資本空間 ー スリー・ディメンショナル・ロジカル・ピクチャーの彼岸

The Capital Room: Beyond Three Dimensional Logical Pictures

design: 大西正一


資本空間 –スリー・ディメンショナル・ロジカル・ピクチャーの彼岸
山本和弘

「資本空間」などというと、金塊や手の切れるような新札、そしてピカピカの硬貨などがビッシリと詰まった中央銀行の金庫を思い浮かべるのがパブリック・イメージかもしれない。つまり、真面目一途なアーティストには縁のない世界が思い浮かぶかもしれない。その一方、成功したアーティストのスタヂオ奥の小部屋を想起する人もいるだろう。
 しかし、この言葉を造ったドイツの彫刻家ヨーゼフ・ボイスは、資本を貨幣ではなく、創造性ととらえ直し、「創造性=資本」というスローガンを掲げた。なるほど(Ja)と同意するか、そんなアホな(Nee)と否定するかは意見の分かれるところだろう。現実世界では、各種経済学が何と定義しようが、あくまでも「資本>創造性」となっているのが実感だからだ。
 このように資本概念の根本的転回を志向したボイスは、芸術もまたファスト・ポリティクスであるべきとの信念をもって活動しながらも、スロー・ポリティクスとして展覧会やコレクションに回収される自らの作品に苛立っていた。もちろん、現実世界はこのようなロマン化Romantisierungとは反対のベクトルを強化してきた。芸術はこのような力学に立ち向かうには徒手空挙のスロー・ポリティクスとしての性格をますます強め、貨幣空間に取り込まれてきたようだ。
 だが、21世紀に入ると同じ苛立ちを共有するアーティスト・アクティヴィストが貨幣空間の大海にやや漣を立て始めた。
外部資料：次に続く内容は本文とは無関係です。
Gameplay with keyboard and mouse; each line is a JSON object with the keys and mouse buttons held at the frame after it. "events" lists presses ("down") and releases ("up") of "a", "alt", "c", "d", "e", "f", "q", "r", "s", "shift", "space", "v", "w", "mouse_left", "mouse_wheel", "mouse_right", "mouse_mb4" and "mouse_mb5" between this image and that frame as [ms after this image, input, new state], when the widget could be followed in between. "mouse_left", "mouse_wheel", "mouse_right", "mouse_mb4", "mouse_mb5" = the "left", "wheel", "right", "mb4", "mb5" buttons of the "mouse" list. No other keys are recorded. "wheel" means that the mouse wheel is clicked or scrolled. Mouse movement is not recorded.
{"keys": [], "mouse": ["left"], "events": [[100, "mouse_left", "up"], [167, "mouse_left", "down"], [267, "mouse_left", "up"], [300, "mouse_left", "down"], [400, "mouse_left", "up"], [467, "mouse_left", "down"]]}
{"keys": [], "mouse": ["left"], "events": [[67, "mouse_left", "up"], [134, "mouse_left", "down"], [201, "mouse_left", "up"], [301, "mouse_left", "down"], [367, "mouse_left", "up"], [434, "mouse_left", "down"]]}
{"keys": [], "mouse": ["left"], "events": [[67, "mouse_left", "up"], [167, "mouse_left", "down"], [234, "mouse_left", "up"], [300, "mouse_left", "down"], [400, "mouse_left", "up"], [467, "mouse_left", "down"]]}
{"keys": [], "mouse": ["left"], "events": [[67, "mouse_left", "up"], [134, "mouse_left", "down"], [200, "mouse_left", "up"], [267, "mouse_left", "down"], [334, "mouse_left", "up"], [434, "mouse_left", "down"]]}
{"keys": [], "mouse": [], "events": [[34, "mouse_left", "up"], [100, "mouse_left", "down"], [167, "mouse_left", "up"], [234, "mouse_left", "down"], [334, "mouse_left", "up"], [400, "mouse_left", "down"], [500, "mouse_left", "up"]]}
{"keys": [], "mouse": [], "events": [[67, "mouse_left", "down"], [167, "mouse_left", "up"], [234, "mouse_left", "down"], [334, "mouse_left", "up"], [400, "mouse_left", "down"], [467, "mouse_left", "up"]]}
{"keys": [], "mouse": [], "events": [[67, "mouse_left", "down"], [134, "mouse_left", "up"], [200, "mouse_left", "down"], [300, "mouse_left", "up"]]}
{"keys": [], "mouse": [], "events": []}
しかしそれらもまた、芸術という制度空間の中でしか成立することなく、貨幣空間に消費されてしまうことを私たちは知ってしまっている。
 ところで、サブタイトルの「スリー・ディメンショナル・ロジカル・ピクチャー」とは、ロバート・スミッソンが用いた言葉である。スミッソンは絵画から出発したアーティストであり、ボイスとは異なり、もとより彫刻家ではない。だが、この三次元論理画像という空間概念は、熱力学第二法則に抗って、一種の断熱系としての二次元ピクチャーを打破する志で共通するものととらえるならば、この二人の熱力学的アーティストにならった創造性空間創出の試みも可能かもしれない。
 貨幣が増殖する今日の社会システムにおいて、芸術がサブ・システムである限り、先述のような転回は実現しえないだろう。しかし、芸術が貨幣以上に増殖しうる可能性を秘めた創造性の一部にすぎないことを私たちが自覚したとき、創造性が貨幣をはじめて批評しうる土壌に立ちうるかもしれない。私たちはこのギャラリーにユートピアが到来すると思うほど楽天的ではない。が、せめて質量のある物質的作品に創造性を増殖させる触媒の役目をみてみたいのである。
 また、私たちはボイスの先例にならって、「創造性>貨幣」であるべき、などと念仏を唱えようとするほど楽観的でもない。ただ、マルクスの「資本論」をボイスが「資本論2.0」へのバージョン・アップしたことを踏まえて、私たちも「資本空間」を「資本空間2.0」としてアートワールドのアウトサイド(彼岸)にあるかもれない社会に向けていま敢えて問うてみたいと思っている。
 ここでいう「資本=創造性」とは数理論を駆使しなければ理解できないような難しい概念ではなく、ひとつのギャラリーを満たす創造性なるものを視覚化しうるか否かという問いかけにすぎない。言い換えるならば、「資本空間2.0」とは昨今の社会を覆っている絵画や写真のような平たいピクチャーではなく、三次元的な厚みと質量をもったピクチャーでgallery αMを満たしてみようという試みである。

キュレーター

▊山本和弘 やまもと・かずひろ

栃木県立美術館シニア・キュレーター 。
1958年山形県生まれ。東北大学美学専攻卒業。1985年より栃木県立美術館学芸員。主な展覧会:「マンハッタンの太陽」(2013)、「冬のメルヘン‐20世紀ドイツ美術の神話」(1993)、「ザ・サイレント・パッション‐日本の女性アーティストたち」(1991)など。主な論文:「社会システムへの異議申し立て―ヨーゼフ・ボイス《資本空間1970-77》(1980)」(2014)、「ロバート・スミッソン―メタ-サイトとしての絵画」(2014)など。主な訳書:ハンス・アビング『金と芸術-なぜアーティストは貧乏なのか? ―芸術という例外的経済』(グラムブックス、2007)ハイナー・シュタッヘルハウス『評伝ヨーゼフ・ボイス』(美術出版社、1994)。